-- begin --
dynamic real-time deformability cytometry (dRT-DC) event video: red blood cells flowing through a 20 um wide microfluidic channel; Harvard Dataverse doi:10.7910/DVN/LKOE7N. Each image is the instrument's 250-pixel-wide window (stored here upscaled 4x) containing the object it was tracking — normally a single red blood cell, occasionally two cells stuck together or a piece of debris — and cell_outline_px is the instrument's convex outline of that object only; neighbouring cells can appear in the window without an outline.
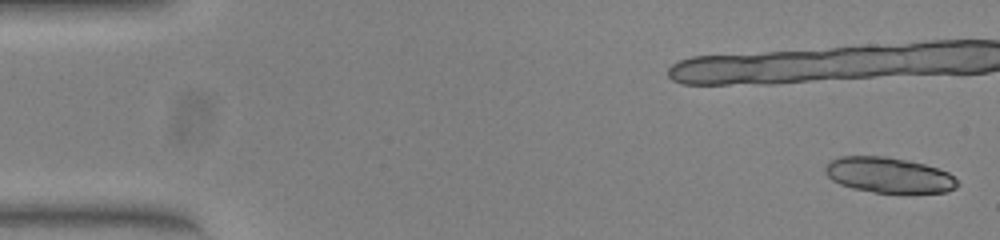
{"species": "common noctule bat (a hibernating species)", "species_latin": "Nyctalus noctula", "temperature_condition": "warm", "stored_images_in_passage": 18, "camera_frame_rate_fps": 3000, "um_per_image_px": 0.085, "animal": {"sex": "female", "body_mass_g": 23.0, "forearm_length_mm": 53.4}, "frame": {"image": 1, "passage_image": 1, "time_ms": 0.0, "image_size_px": [1000, 240], "cell_outline_px": [[960, 184], [956, 188], [944, 192], [904, 196], [872, 192], [852, 188], [840, 184], [832, 180], [824, 172], [824, 168], [828, 160], [840, 156], [888, 156], [908, 160], [924, 164], [948, 172]], "centroid_in_image_um": [75.55, 14.92], "position_along_channel_um": 9.4, "area_um2": 28.38}}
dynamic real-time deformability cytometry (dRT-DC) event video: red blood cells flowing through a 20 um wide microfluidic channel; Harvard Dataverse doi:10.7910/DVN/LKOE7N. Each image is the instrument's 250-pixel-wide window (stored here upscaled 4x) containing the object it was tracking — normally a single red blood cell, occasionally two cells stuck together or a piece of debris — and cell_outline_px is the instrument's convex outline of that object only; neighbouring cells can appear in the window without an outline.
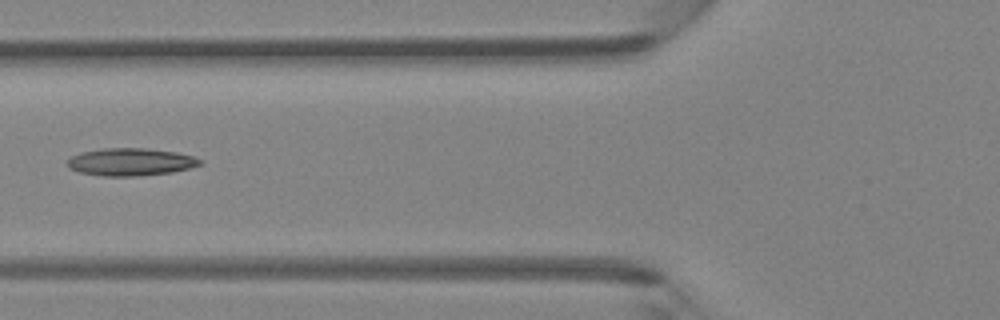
{"species": "Egyptian fruit bat (a non-hibernating species)", "species_latin": "Rousettus aegyptiacus", "temperature_condition": "room temperature", "stored_images_in_passage": 6, "camera_frame_rate_fps": 3000, "um_per_image_px": 0.085, "animal": {"sex": "female"}, "frame": {"image": 1, "passage_image": 5, "time_ms": 4.667, "image_size_px": [1000, 320], "cell_outline_px": [[204, 164], [172, 172], [140, 176], [100, 176], [80, 172], [68, 168], [64, 164], [72, 156], [80, 152], [104, 148], [144, 148], [176, 152], [192, 156], [204, 160]], "centroid_in_image_um": [11.09, 13.77], "position_along_channel_um": 114.7, "area_um2": 21.5}}
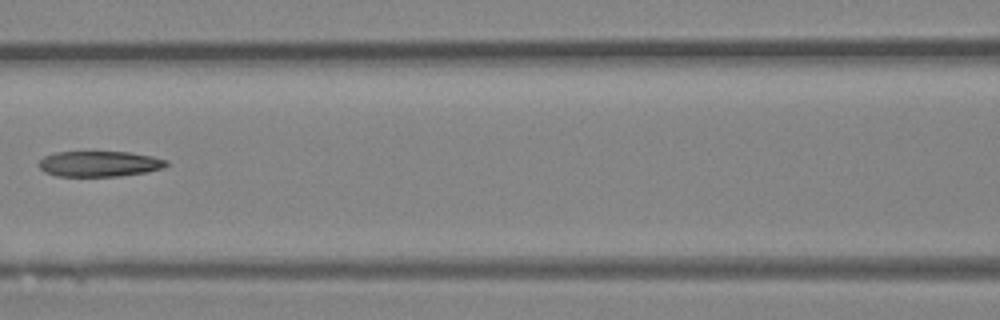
{"frame": {"image": 2, "passage_image": 6, "time_ms": 5.667, "image_size_px": [1000, 320], "cell_outline_px": [[168, 164], [164, 168], [148, 172], [120, 176], [56, 176], [44, 172], [36, 164], [44, 156], [56, 152], [128, 152], [152, 156], [168, 160]], "centroid_in_image_um": [8.45, 13.93], "position_along_channel_um": 158.2, "area_um2": 19.19}}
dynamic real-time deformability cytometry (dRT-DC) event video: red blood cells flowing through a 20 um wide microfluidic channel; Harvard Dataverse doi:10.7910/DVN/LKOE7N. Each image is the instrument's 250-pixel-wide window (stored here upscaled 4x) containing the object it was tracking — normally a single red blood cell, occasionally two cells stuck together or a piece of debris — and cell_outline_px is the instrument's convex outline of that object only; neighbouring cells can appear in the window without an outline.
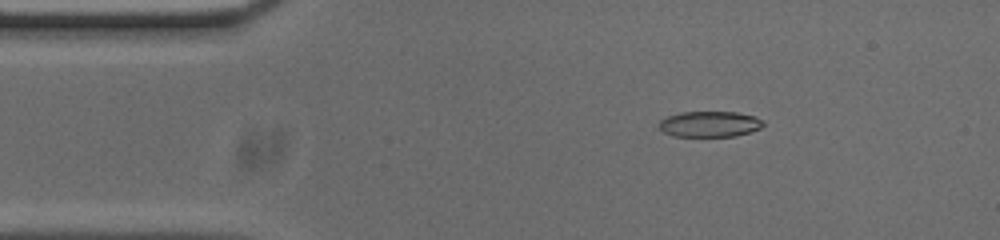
{"species": "common noctule bat (a hibernating species)", "species_latin": "Nyctalus noctula", "temperature_condition": "cold", "stored_images_in_passage": 53, "camera_frame_rate_fps": 3000, "um_per_image_px": 0.085, "animal": {"sex": "male", "body_mass_g": 20.0, "forearm_length_mm": 53.3}, "frame": {"image": 1, "passage_image": 8, "time_ms": 2.333, "image_size_px": [1000, 240], "cell_outline_px": [[764, 124], [760, 128], [736, 136], [676, 136], [664, 132], [660, 128], [660, 120], [668, 116], [680, 112], [736, 112], [756, 116], [764, 120]], "centroid_in_image_um": [60.36, 10.54], "position_along_channel_um": 24.6, "area_um2": 15.55}}
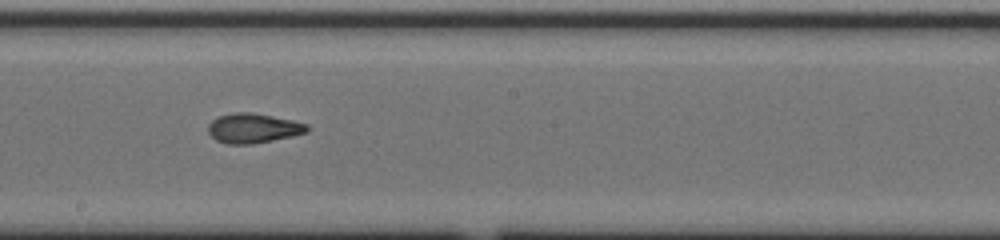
{"frame": {"image": 2, "passage_image": 28, "time_ms": 9.0, "image_size_px": [1000, 240], "cell_outline_px": [[308, 132], [292, 136], [252, 144], [228, 144], [216, 140], [208, 132], [208, 124], [216, 116], [236, 112], [252, 112], [292, 120], [308, 124]], "centroid_in_image_um": [21.5, 10.89], "position_along_channel_um": 226.7, "area_um2": 17.11}}
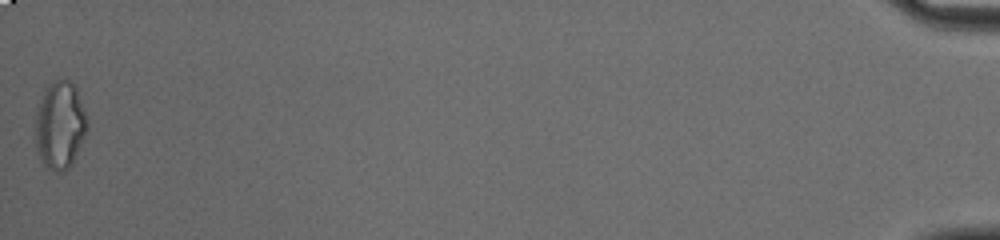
-- end --
Every record above should be written out again without change, except that the pictures are left out.

--- Correct response ---
dynamic real-time deformability cytometry (dRT-DC) event video: red blood cells flowing through a 20 um wide microfluidic channel; Harvard Dataverse doi:10.7910/DVN/LKOE7N. Each image is the instrument's 250-pixel-wide window (stored here upscaled 4x) containing the object it was tracking — normally a single red blood cell, occasionally two cells stuck together or a piece of debris — and cell_outline_px is the instrument's convex outline of that object only; neighbouring cells can appear in the window without an outline.
{"species": "common noctule bat (a hibernating species)", "species_latin": "Nyctalus noctula", "temperature_condition": "warm", "stored_images_in_passage": 18, "camera_frame_rate_fps": 3000, "um_per_image_px": 0.085, "animal": {"sex": "female", "body_mass_g": 23.0, "forearm_length_mm": 53.4}, "frame": {"image": 1, "passage_image": 1, "time_ms": 0.0, "image_size_px": [1000, 240], "cell_outline_px": [[960, 184], [956, 188], [944, 192], [904, 196], [872, 192], [852, 188], [840, 184], [832, 180], [824, 172], [824, 168], [828, 160], [840, 156], [888, 156], [908, 160], [924, 164], [948, 172]], "centroid_in_image_um": [75.55, 14.92], "position_along_channel_um": 9.4, "area_um2": 28.38}}
dynamic real-time deformability cytometry (dRT-DC) event video: red blood cells flowing through a 20 um wide microfluidic channel; Harvard Dataverse doi:10.7910/DVN/LKOE7N. Each image is the instrument's 250-pixel-wide window (stored here upscaled 4x) containing the object it was tracking — normally a single red blood cell, occasionally two cells stuck together or a piece of debris — and cell_outline_px is the instrument's convex outline of that object only; neighbouring cells can appear in the window without an outline.
{"species": "Egyptian fruit bat (a non-hibernating species)", "species_latin": "Rousettus aegyptiacus", "temperature_condition": "room temperature", "stored_images_in_passage": 6, "camera_frame_rate_fps": 3000, "um_per_image_px": 0.085, "animal": {"sex": "female"}, "frame": {"image": 1, "passage_image": 5, "time_ms": 4.667, "image_size_px": [1000, 320], "cell_outline_px": [[204, 164], [172, 172], [140, 176], [100, 176], [80, 172], [68, 168], [64, 164], [72, 156], [80, 152], [104, 148], [144, 148], [176, 152], [192, 156], [204, 160]], "centroid_in_image_um": [11.09, 13.77], "position_along_channel_um": 114.7, "area_um2": 21.5}}
{"frame": {"image": 2, "passage_image": 6, "time_ms": 5.667, "image_size_px": [1000, 320], "cell_outline_px": [[168, 164], [164, 168], [148, 172], [120, 176], [56, 176], [44, 172], [36, 164], [44, 156], [56, 152], [128, 152], [152, 156], [168, 160]], "centroid_in_image_um": [8.45, 13.93], "position_along_channel_um": 158.2, "area_um2": 19.19}}
dynamic real-time deformability cytometry (dRT-DC) event video: red blood cells flowing through a 20 um wide microfluidic channel; Harvard Dataverse doi:10.7910/DVN/LKOE7N. Each image is the instrument's 250-pixel-wide window (stored here upscaled 4x) containing the object it was tracking — normally a single red blood cell, occasionally two cells stuck together or a piece of debris — and cell_outline_px is the instrument's convex outline of that object only; neighbouring cells can appear in the window without an outline.
{"species": "common noctule bat (a hibernating species)", "species_latin": "Nyctalus noctula", "temperature_condition": "cold", "stored_images_in_passage": 53, "camera_frame_rate_fps": 3000, "um_per_image_px": 0.085, "animal": {"sex": "male", "body_mass_g": 20.0, "forearm_length_mm": 53.3}, "frame": {"image": 1, "passage_image": 8, "time_ms": 2.333, "image_size_px": [1000, 240], "cell_outline_px": [[764, 124], [760, 128], [736, 136], [676, 136], [664, 132], [660, 128], [660, 120], [668, 116], [680, 112], [736, 112], [756, 116], [764, 120]], "centroid_in_image_um": [60.36, 10.54], "position_along_channel_um": 24.6, "area_um2": 15.55}}
{"frame": {"image": 2, "passage_image": 28, "time_ms": 9.0, "image_size_px": [1000, 240], "cell_outline_px": [[308, 132], [292, 136], [252, 144], [228, 144], [216, 140], [208, 132], [208, 124], [216, 116], [236, 112], [252, 112], [292, 120], [308, 124]], "centroid_in_image_um": [21.5, 10.89], "position_along_channel_um": 226.7, "area_um2": 17.11}}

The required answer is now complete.